H2O, CO2, dan awan dalam suasana yang terik
Setelah memodelkan planet ekstrasurya dan bintang dalam sistem HAT-P-18, para astronom iREx melakukan pembedahan yang cermat terhadap komposisi atmosfer HAT-P-18 b. Dengan memeriksa cahaya yang menyaring atmosfer planet ekstrasurya saat transit di bintang induknya, para peneliti mengetahui keberadaan uap air (H2O) dan karbon dioksida (CO2).
Para peneliti juga mendeteksi kemungkinan adanya natrium dan mengamati tanda-tanda kuat adanya awan di atmosfer HAT-P-18 b, yang tampaknya membungkam sinyal dari banyak molekul yang ditemukan di dalamnya. Mereka juga menyimpulkan bahwa permukaan bintang ditutupi oleh banyak titik gelap yang dapat mempengaruhi interpretasi data secara signifikan.
Analisis sebelumnya terhadap data JWST yang sama yang dipimpin oleh tim di Universitas Johns Hopkins juga mengungkapkan deteksi yang jelas terhadap air dan CO2, tetapi juga melaporkan deteksi partikel kecil di ketinggian yang disebut kabut dan menemukan petunjuk adanya metana (CH4). Para astronom iREx memberikan gambaran berbeda.

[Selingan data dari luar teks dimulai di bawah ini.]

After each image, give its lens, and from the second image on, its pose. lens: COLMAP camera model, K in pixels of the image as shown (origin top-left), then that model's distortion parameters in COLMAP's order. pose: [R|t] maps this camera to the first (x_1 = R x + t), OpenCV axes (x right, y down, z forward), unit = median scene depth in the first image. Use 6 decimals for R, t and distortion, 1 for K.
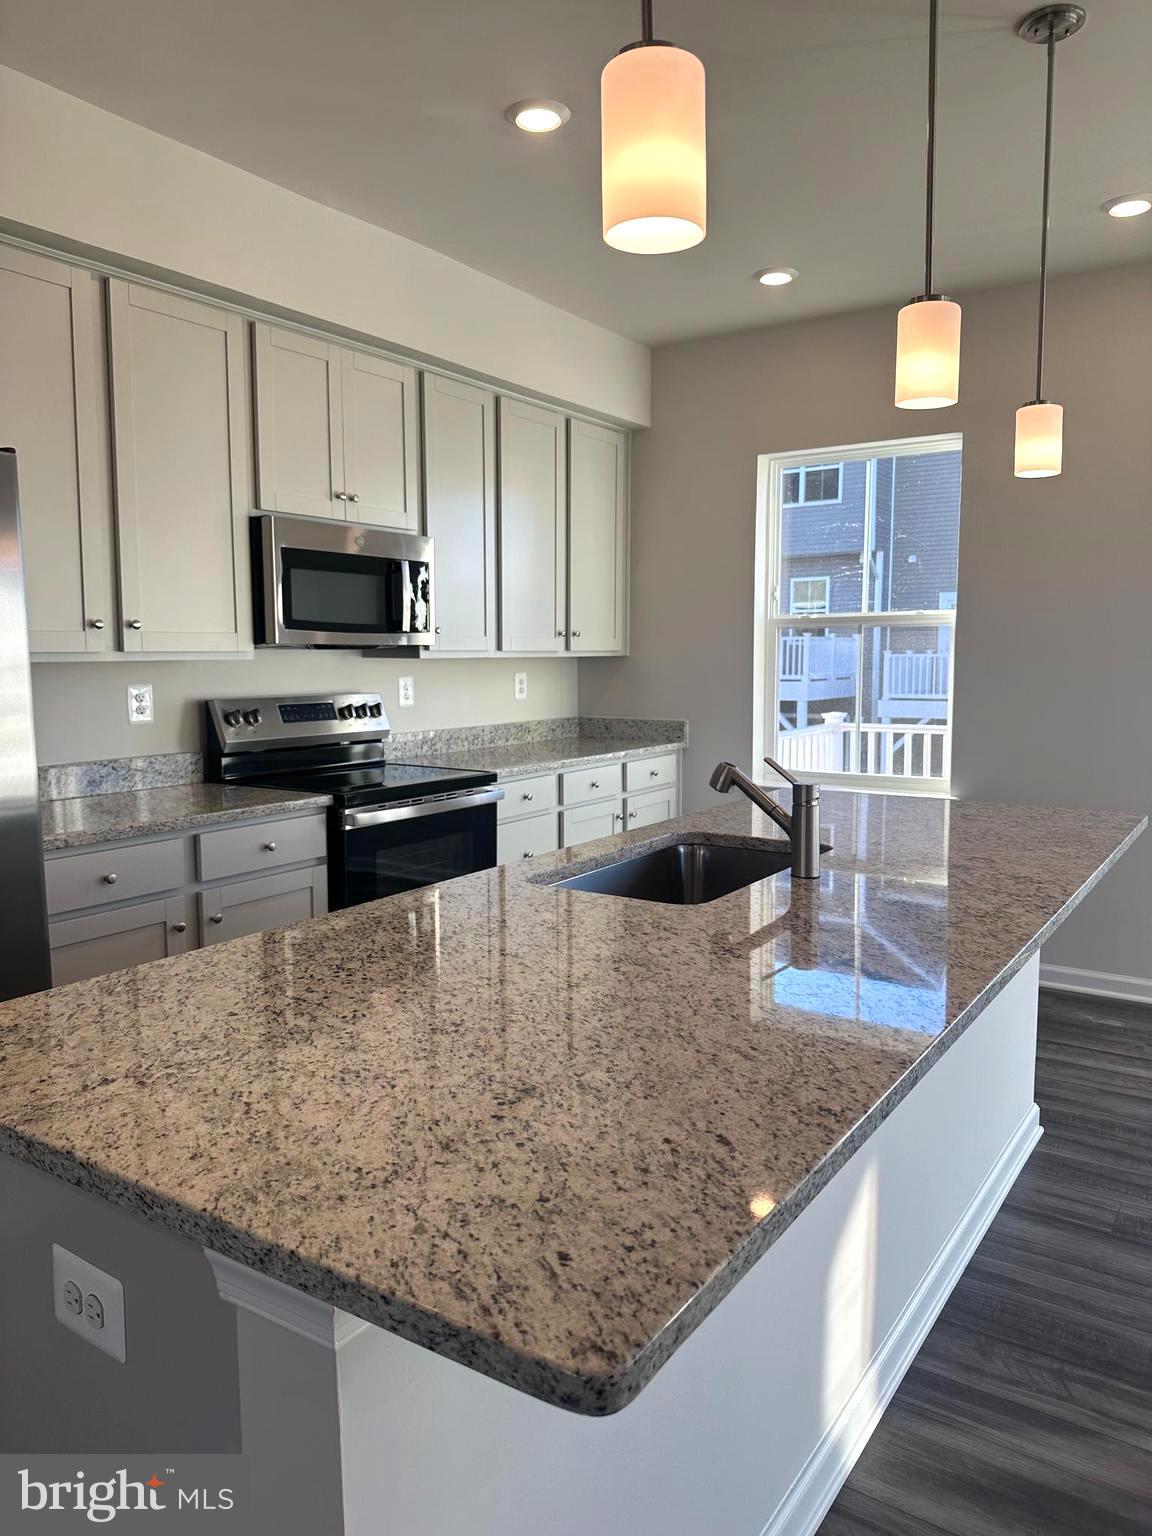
lens RADIAL K [[1066.1, 0, 576.0], [0, 1066.1, 768.0], [0, 0, 1]] dist [0.053596, -0.074929]
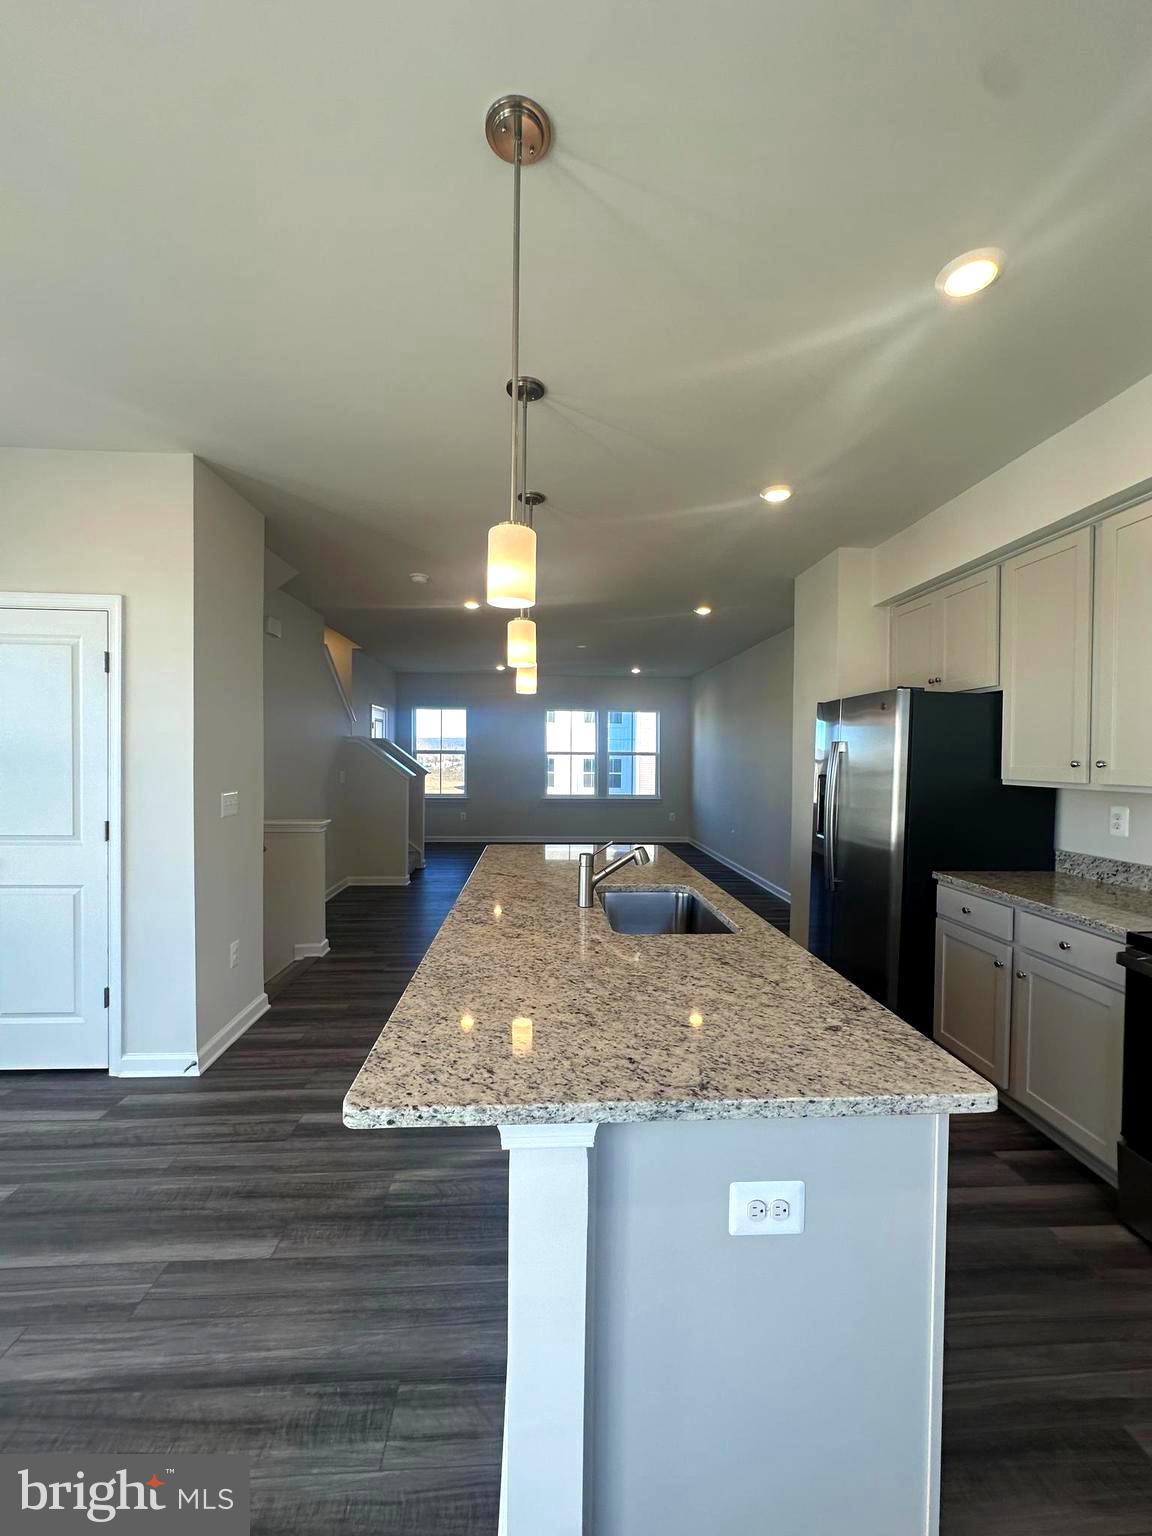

Deteksi CH4 belum terkonfirmasi, dan kelimpahan air yang mereka tentukan 10 kali lebih rendah dibandingkan temuan sebelumnya. Mereka juga menemukan bahwa deteksi kabut pada penelitian sebelumnya bisa saja disebabkan oleh bintik bintang di permukaan bintang, sehingga menyoroti pentingnya mempertimbangkan bintang dalam analisis.
Bisakah planet ekstrasurya mendukung kehidupan? Tidak mungkin. Meskipun molekul seperti air, karbon dioksida, dan metana dapat diartikan sebagai tanda biologis, atau tanda-tanda kehidupan, dalam rasio tertentu atau dalam kombinasi dengan molekul lain, suhu terik HAT-P-18 b yang mendekati 600 derajat Celcius bukanlah pertanda baik bagi kehidupan. kelayakhunian planet ini.
Pengamatan di masa depan dari instrumen JWST lainnya, Near Independent Spectrograph (NIRSpec), menjanjikan untuk membantu menyempurnakan hasil tim, seperti deteksi CO2, dan menjelaskan lebih banyak lagi seluk-beluk planet ekstrasurya Saturnus yang panas ini.